Benjamin Charles George Whitaker CBE (15 September 1934 – 8 June 2014) was a British barrister and Labour Party politician.
He was the third son of Major-General Sir John Albert Charles Whitaker, 2nd Baronet of Babworth Hall, Retford, Nottinghamshire. He was educated at Eton before undergoing a period of National Service as an officer in the Coldstream Guards from 1952-54. He subsequently entered New College, Oxford where he obtained a BA in Modern History before being called to the bar at the Inner Temple in 1959.
In 1964 he married Janet Alison Stewart, who was created a life peer in 1999 as Baroness Whitaker, of Beeston in the County of Nottinghamshire. The couple settled in Swiss Cottage in the Metropolitan Borough of Hampstead, London, and had three children.
He practised as a barrister from 1959, and as an extramural lecturer in law for the University of London from 1963.

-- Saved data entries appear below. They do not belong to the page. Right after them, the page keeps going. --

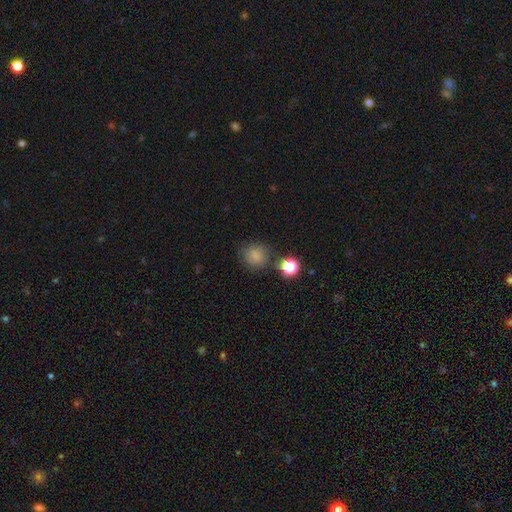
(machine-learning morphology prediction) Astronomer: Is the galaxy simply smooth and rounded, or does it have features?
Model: smooth — 79%.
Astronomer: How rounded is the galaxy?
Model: round — 86%.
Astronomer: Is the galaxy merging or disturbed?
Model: none — 74%.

He was elected at the 1966 general election as Member of Parliament (MP) for the normally Conservative seat of Hampstead. Shortly after his election to the House of Commons he was appointed parliamentary private secretary (PPS) to Anthony Greenwood, Minister of Overseas Development. Later in the year Greenwood was appointed to the post of Minister of Housing and Local Government, and Whitaker continued to serve as PPS in the new department. In 1969 Whitaker was advanced to the rank of parliamentary secretary, or junior minister, in the Department of Overseas Development.